I'll start by saying I have a 300l tank mounted into a wall in my house and due to it's placement, unfortunately the filter has to be plumbed in down the side of the tank 
and through the floor to the cavity under my home. I have no problems with access and it is very clean under there, but where the main problem arises is head height.
I previously had an Eheim Pro 600 which was doing the job well until I added some more stock to make the tank more attractive. Then slowly over time the water just wasn't as 
clear as before. After a bit of research I found the Pro 600 only has a MAX head height of 1.8 metres. So I guess I should be thankful that it was doing as good a job as it was,
because the distance from the top of the filter, ( which is right up under the floor) to the top of the tank to return the filtered water is 2 metres!!!
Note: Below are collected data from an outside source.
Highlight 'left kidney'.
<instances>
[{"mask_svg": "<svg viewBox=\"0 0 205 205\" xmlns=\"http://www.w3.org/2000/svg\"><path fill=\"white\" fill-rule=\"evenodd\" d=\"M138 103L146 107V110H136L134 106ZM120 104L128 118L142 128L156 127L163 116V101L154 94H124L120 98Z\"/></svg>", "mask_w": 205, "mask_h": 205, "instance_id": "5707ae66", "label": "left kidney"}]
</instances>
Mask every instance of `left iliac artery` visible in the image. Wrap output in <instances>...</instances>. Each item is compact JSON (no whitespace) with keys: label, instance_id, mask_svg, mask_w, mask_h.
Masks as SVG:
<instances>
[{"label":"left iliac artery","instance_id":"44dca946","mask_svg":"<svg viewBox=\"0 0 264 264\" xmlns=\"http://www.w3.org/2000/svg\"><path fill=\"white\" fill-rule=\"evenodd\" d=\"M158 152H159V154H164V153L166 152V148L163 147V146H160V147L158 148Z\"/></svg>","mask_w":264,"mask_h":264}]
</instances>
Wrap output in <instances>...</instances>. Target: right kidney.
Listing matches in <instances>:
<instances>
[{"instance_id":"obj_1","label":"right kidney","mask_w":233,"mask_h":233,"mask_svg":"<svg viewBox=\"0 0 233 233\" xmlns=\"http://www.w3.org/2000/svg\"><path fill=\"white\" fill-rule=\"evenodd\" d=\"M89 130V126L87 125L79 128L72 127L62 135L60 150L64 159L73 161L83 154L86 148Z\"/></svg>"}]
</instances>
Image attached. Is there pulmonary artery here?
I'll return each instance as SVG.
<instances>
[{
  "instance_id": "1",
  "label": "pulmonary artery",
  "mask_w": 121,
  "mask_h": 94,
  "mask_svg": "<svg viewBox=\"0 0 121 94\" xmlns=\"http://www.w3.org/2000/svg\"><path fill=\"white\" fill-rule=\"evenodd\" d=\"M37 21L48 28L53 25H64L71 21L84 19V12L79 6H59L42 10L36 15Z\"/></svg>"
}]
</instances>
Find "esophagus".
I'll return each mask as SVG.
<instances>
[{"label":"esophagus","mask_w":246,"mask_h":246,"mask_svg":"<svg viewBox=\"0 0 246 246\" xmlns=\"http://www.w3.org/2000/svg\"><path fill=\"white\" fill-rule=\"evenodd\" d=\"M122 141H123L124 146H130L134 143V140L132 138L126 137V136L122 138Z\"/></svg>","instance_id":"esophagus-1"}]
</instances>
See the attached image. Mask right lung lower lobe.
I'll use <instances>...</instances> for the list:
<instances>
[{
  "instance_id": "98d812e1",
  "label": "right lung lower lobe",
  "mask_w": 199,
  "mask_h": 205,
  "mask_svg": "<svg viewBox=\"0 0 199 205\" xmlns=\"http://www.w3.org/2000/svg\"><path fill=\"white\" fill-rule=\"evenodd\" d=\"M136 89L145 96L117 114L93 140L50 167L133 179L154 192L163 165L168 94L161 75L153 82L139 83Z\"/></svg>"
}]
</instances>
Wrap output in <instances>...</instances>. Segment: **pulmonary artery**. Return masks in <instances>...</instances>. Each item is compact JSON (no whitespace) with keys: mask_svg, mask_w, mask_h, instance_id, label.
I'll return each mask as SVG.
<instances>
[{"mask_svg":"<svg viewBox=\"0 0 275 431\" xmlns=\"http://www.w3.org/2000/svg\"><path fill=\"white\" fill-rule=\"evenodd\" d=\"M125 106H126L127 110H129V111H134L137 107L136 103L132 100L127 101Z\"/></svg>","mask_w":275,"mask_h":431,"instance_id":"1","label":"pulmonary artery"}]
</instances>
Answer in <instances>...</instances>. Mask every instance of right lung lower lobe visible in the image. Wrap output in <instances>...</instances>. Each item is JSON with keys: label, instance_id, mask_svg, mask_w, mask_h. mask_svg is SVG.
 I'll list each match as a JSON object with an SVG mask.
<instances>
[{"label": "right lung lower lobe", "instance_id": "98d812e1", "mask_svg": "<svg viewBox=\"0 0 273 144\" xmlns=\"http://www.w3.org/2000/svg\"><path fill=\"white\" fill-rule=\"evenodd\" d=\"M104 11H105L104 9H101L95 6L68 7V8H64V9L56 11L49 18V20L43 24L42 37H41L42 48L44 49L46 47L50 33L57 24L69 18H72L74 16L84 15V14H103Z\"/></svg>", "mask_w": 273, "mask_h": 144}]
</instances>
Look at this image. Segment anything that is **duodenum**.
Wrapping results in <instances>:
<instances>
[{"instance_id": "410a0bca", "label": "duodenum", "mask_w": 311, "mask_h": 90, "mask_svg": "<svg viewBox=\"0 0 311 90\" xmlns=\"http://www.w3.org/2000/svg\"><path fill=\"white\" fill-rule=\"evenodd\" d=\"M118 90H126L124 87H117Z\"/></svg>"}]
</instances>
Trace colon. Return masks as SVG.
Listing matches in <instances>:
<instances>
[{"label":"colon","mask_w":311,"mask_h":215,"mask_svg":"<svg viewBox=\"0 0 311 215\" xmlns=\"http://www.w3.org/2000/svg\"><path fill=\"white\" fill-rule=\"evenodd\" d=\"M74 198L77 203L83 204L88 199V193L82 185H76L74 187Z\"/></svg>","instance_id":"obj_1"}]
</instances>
So to cut a long story as short as possible, I went out and bought a new filter, an Aqua One Nautilus 2700UV. It was the best I could buy with my budget with the biggest head height.
If money were not an issue, I would have bought an FX5/FX6 and we wouldn't be having this conversation!
Now, it is doing a good job, better than the Pro 600, but the flow rate into the tank is WAY lower than hoped for.  
So my plan. I am looking at boosting the flow rate/head height by putting another pump on the outlet side of the 2700UV. I am looking at getting a 30l sealable nylon drum, 
like a home brew beer barrel, plumbing the outlet of the 2700 straight into the top of it on the same level ground as the 2700 therefore hoping to attain around it's rated lph.
Next, I was going to mount an Aqua One 106 pond pump, which I have for free if I need it, at the bottom of the drum and take the outlet of the 106 through the threaded hole
at the bottom of the barrel and onto my inlet to the tank. I am going to fill the drum with bio balls and screw down the top with the rubber seal in place.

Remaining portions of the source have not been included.